Back 23 Feb 2026

Parkson Retail Asia FY2025 profit drops 13% to S$20.9m on softer sales; no dividend as cash conserved amid net current liabilities

Summary:

  • Group revenue fell 3.0% to S$208.3 million in FY2025, with total merchandise sales down 1.9% as direct sales declined 5.9% and concessionaire sales slipped 1.0%, while rental income dropped 28.8% on lower lease receivables.

  • Profit before tax fell 19.4% to S$28.6 million and net profit attributable to shareholders declined 13.5% to S$20.9 million, as other income normalised after last year’s impairment reversals and other expenses rose on right‑of‑use asset impairments.
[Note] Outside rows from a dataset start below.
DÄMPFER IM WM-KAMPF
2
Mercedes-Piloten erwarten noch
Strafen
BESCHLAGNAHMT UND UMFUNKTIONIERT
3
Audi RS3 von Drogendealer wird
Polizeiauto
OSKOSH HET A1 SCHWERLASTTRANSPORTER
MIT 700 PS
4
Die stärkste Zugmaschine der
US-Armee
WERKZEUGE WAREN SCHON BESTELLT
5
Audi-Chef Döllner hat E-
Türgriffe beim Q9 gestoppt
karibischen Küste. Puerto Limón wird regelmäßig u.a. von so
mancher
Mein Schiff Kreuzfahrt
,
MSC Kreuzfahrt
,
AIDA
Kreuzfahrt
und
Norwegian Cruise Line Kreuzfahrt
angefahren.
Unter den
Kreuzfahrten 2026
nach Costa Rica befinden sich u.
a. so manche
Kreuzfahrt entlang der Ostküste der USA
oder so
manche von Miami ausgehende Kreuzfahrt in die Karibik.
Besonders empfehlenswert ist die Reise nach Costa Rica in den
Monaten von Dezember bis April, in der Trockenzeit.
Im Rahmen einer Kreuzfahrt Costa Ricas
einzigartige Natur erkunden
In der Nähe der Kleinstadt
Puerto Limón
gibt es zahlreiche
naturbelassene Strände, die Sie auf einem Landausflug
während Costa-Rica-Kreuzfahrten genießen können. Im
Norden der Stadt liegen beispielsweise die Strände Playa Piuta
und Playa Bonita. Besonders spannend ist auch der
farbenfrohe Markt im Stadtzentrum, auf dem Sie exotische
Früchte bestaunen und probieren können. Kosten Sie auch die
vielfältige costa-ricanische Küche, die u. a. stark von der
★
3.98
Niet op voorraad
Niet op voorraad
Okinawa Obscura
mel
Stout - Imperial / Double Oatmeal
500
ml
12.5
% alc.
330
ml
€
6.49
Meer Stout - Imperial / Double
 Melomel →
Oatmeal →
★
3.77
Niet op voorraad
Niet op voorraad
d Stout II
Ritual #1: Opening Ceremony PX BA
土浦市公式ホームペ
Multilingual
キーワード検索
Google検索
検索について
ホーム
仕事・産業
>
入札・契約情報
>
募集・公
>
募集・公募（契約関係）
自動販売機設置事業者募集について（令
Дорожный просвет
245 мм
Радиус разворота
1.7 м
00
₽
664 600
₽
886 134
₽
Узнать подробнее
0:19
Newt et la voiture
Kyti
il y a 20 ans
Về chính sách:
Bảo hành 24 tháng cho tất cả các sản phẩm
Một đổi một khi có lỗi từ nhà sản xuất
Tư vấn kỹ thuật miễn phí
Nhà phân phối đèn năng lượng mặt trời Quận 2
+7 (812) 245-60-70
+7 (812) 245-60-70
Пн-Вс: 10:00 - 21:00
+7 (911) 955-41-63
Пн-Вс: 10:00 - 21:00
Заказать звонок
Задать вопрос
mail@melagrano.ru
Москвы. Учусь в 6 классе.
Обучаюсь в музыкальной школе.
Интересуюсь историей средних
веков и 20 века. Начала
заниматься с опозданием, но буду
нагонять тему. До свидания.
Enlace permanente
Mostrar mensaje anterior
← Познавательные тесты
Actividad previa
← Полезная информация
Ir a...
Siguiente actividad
  • Operating cash flow remained strong at S$72.2 million (FY2024: S$76.4m), but a S$27.0 million dividend and creditor repayments drove a S$9.7 million reduction in cash and cash equivalents to S$109.8 million and left the Group in a net current liabilities position of S$4.3 million.

  • Net assets fell to S$33.5 million (NAV S$0.050 per share) as accumulated losses widened to S$41.7 million after the FY2025 dividend, though the Group still holds S$120.1 million in cash and short‑term deposits and S$111.7 million of right‑of‑use assets.

  • No dividend was declared for FY2025 as the Board prioritises conserving cash for working capital and future expansion, with management flagging continued pressure from trade tensions, inflation and shifting consumer behaviour but ongoing plans to expand its 39‑store network.